General Transfer Guidelines

General Transfer Request Guidelines Transfer requests from non-medicine teams: The consult attendings have historically used “the 48-72 hr rule.” Specifically, this means, if the issue for which the non-medicine team is requesting transfer is something the medicine team can possibly address by consult within 48 to 72 hours, we recommend a medicine consult rather than transfer. If a team requests to transfer a patient being followed by the Medicine Consult attending, discuss appropriateness of transfer with provider on service. We do not accept transfers to Medicine simply because a patient has “no further surgical needs” unless there are active medical issues that need to be addressed. We do not accept patients to Medicine to assist with disposition. If a non-medicine team specifically requests transfer to a non-HM team that is affiliated with the patient in some fashion (for example, as a consultant in the hospital or as patient’s outpatient subspecialty provider; think Geriatrics, Oncology, Renal Transplant, etc), they should reach out directly to the team they are wanting to transfer the patient. If we are moving towards opening Morgan side services (i.e. moving to surge plan purple), it is reasonable to have the MACs move to requiring a call from an attending to the AOD to discuss any transfer requests. Transfer requests from medicine subspecialty teams: These should be rare, but they may occur if a subspecialty team has an urgent/emergent need to bring somebody to their service for their expertise when they are capped. For these requests, the subspecialty attending should call the AOD. Transfer requests from Morgan teams: These should be exceedingly rare and require an attending to AOD phone call to understand what is unique about this situation that requires such a transfer. Transfers out of the MICU: When we are operating in green/yellow/orange, we generally can take patients out of the MICU as they call them to the MAC. At red capacity and above, our agreement with the MICU is we will go into the evening with at least 10 boarders (if they have identified that many) so they have people to easily move to an open bed when needed. As we get very busy (purple and above), it sometimes becomes necessary to slow the transfers out of the MICU. The wording to the MICU at these times is that we will accept transfers as we identify discharges. Please use this wording rather than phrases like cannot accept transfers.

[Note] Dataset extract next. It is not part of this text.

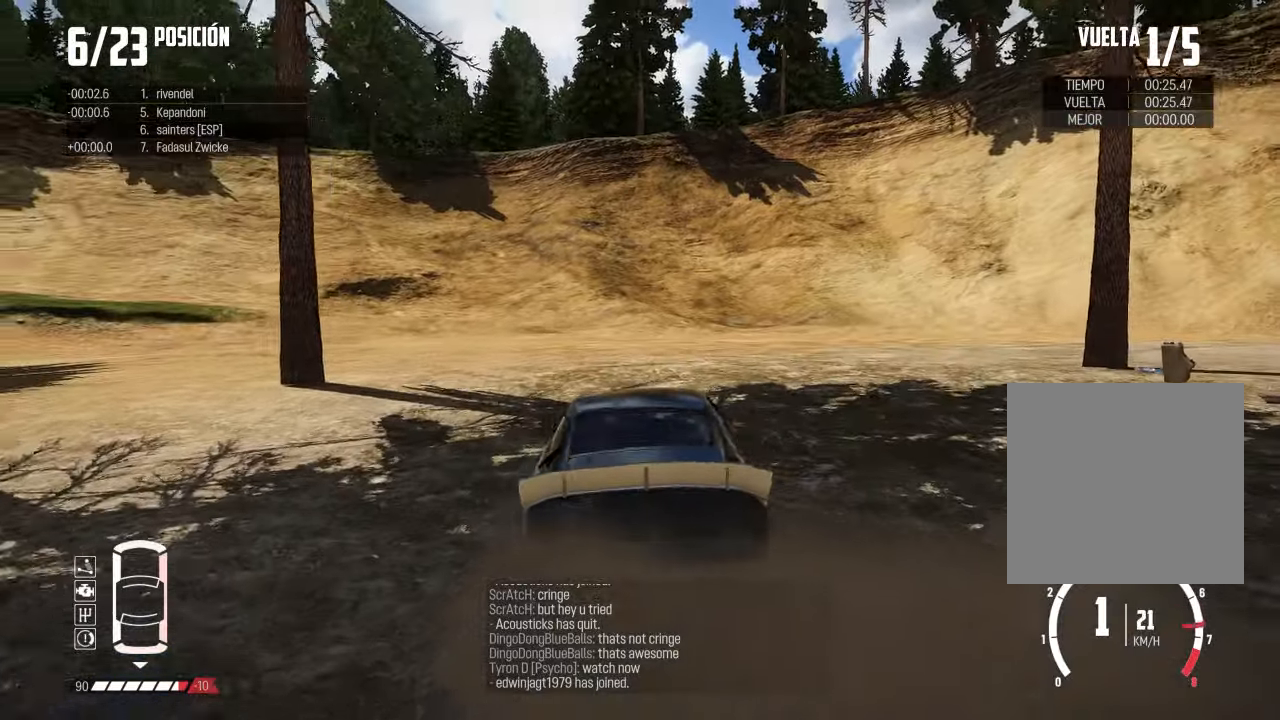
{"buttons": [], "left_stick": "right", "right_stick": "center", "events": []}
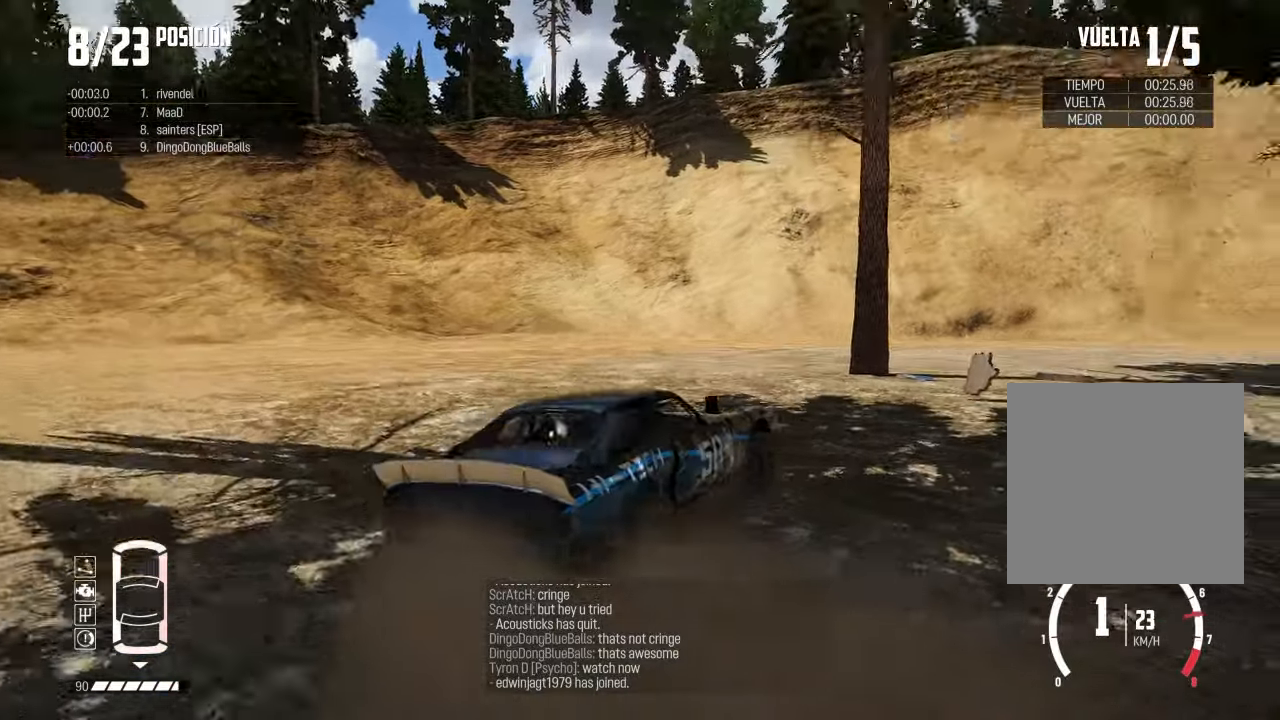
{"buttons": [], "left_stick": "center", "right_stick": "center", "events": [[117, "left_stick", "left"], [167, "left_stick", "center"]]}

Transfers out of the other ICUs: These are generally reviewed just as other off-serve transfer requests. However, sometimes these requests are sent to Medicine because 1) the patient started on a Medicine team, moved to the MICU and laterally transferred to another ICU when an emergent need arose for and MICU bed, 2) the patient was on a Medicine team and ended up in a non-MICU intensive care unit due to bed availability, or 3) a patient who would usually go to the MICU was directly admitted through the ED or from an OSH to a non-MICU intensive care unit due to bed availability. The other ICUs have graciously agreed to take these patients with an ICU attending as primary rather than a Medicine team. These patients MUST come back to a medicine team. It is reasonable to slow the transfer for a discharge to be identified if needed; however, please be sure to emphasize we are taking the patient as soon as possible.